Bilinç, efendinin bilincidir; kanılar ise efendiye karşı sorumluluklarını yerine getirmesi için bilincin bedene yüklediği yükümlülüklerdir, prangalar. Kanılarınız çoğaldıkça bedeninizin kudretini, yapabilirliğini giderek azalır. Ve bedeninizin nelere muktedir olacağını asla bilemezsiniz. Şeytana atfedilen düşünceler, kudretini duyumsayan, fakat sonuçlarına katlanamayıp kudretini ertelemek zorunda kalan, bilincine yenik düşmüş, efendiye boyun eğmiş bir bedenin göndermeleridir. Bedenin kudretini şeytana göndermek, ahlaki bir yaşam sürmenin garantisidir. “Ahlak yasası, bir ödevdir; itaatten başka bir sonucu yoktur” (Deleuze). İtaatkâr bedenler kanılarla yüklüdür ve onları kanılarının yükünden ancak bedenlerinin kudreti kurtarabilir. Bedenler, pusuya yatmış, sizi kanılarınızın yükünden kurtaracak haydutlar. Bedenlerinize güvenin! Beden her zaman bilinci aşmayı bilir. Beden kudretlidir, bilincin dayattığı ahlaki zincirleri parçalayabilir, özgürleşebilirsiniz.

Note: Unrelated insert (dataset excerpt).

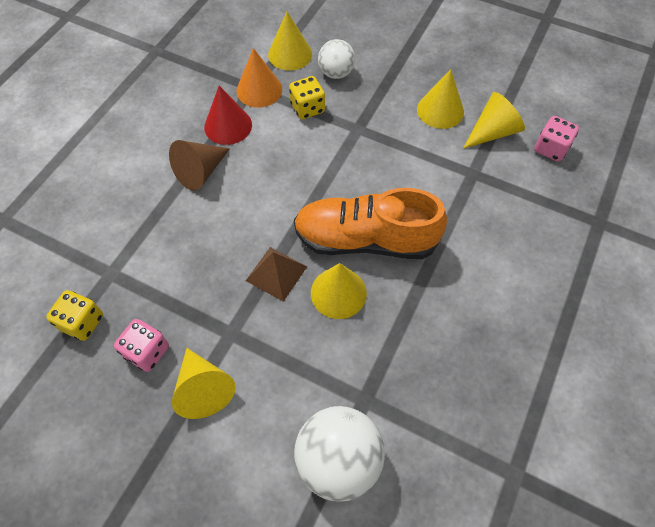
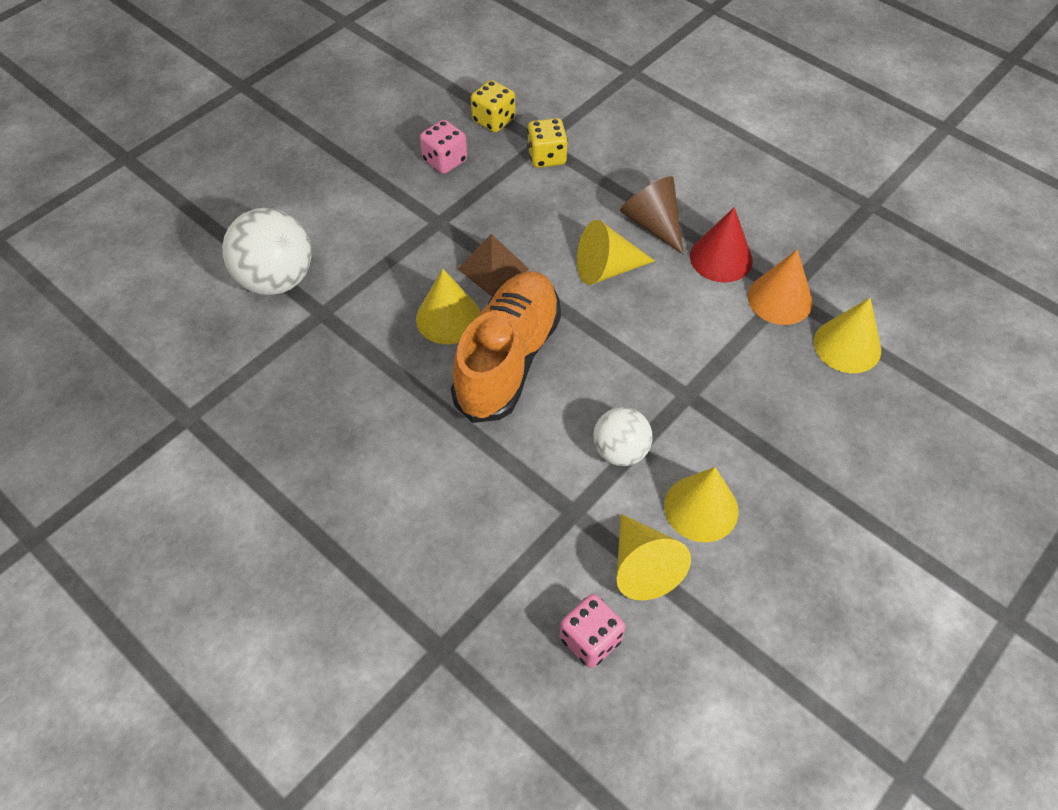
camera: 105 degrees right, 5 degrees down
(203, 388) = (390, 195): yellow cone -> yellow cone (606, 269)
(307, 108) = (736, 345): yellow dice -> yellow dice (546, 157)
(336, 73) = (800, 393): white ball -> white ball (620, 451)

Özgürleşmek istemeye de bilir, bilincinize güvenmeye devam edebilirsiniz. Bilinç binlerce küçük algının nedenleriyle değil, sadece sonuçlarıyla ilgilenir. Acıktığınızda, bilinciniz size efendinin kurguladığı ekonomik gerçeklik menüsünden makarnayı önerecektir. Oysa “acıktım” demek, bedenin binlerce küçük açlığından söz etmektir; protein açlığından, tuz açlığından, yağ açlığından, mineral açlığından vd. Fakat ekonomik gerçeklik sizi makarnaya mahkûm etmiştir. Bedeniniz protein ister, şeytana uyup çalabilirsiniz. Bedeninize güvenin! Sizden çalınanları ancak bedenler geri alabilir.